### [Instructions to follow]
Which lines belong in the answer? Exactly those from the line containing "[279,129,399,141] buffer to" through the last line of the records below, repeated as written.

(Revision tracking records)

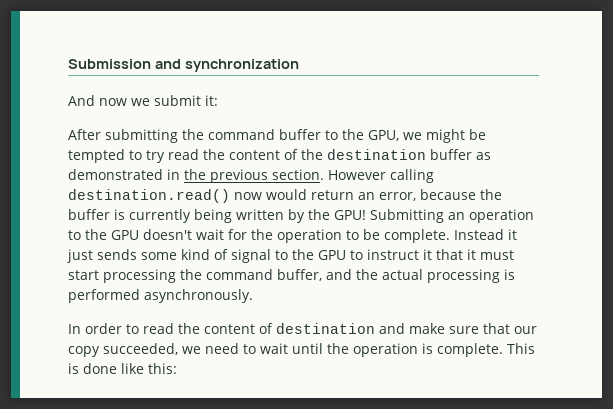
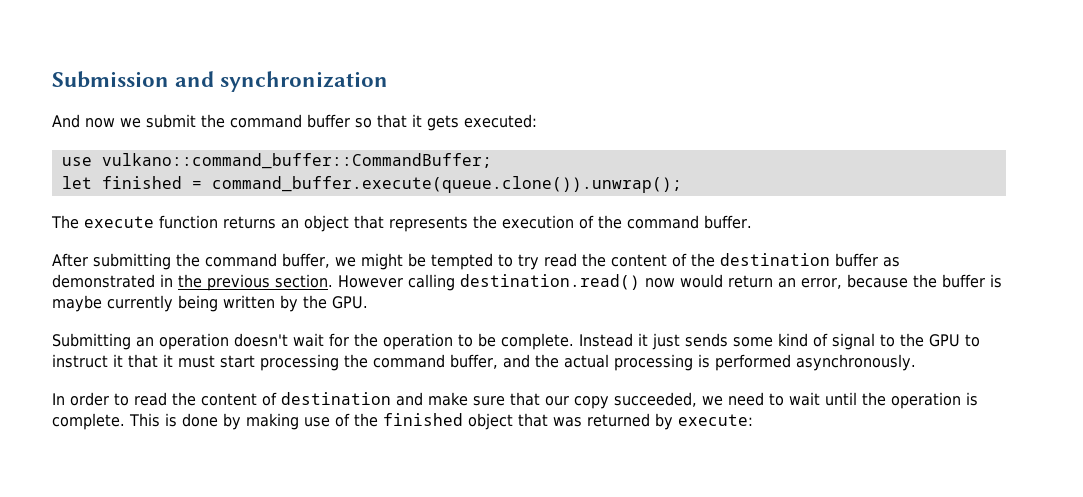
[205,95,218,106] it: -> [201,114,537,131] [61,153,492,169] [61,176,682,193] [51,215,752,232] the command buffer so that it gets executed: // use vulkano::command_buffer::CommandBuffer; // let finished = command_buffer.execute(queue.clone()).unwrap(); // The execute function returns an object that represents the execution of the command buffer.
[279,129,399,141] buffer to the GPU, -> [282,253,330,268] buffer,
(125, 214) none -> [52,295,102,312] maybe
[334,210,366,220] GPU! -> [332,296,368,309] GPU. //
[68,229,139,240] to the GPU -> (229, 341) none
[121,363,177,374] like this: -> [223,413,753,430] by making use of the finished object that was returned by execute:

### [Task solution]
[279,129,399,141] buffer to the GPU, -> [282,253,330,268] buffer,
(125, 214) none -> [52,295,102,312] maybe
[334,210,366,220] GPU! -> [332,296,368,309] GPU. //
[68,229,139,240] to the GPU -> (229, 341) none
[121,363,177,374] like this: -> [223,413,753,430] by making use of the finished object that was returned by execute:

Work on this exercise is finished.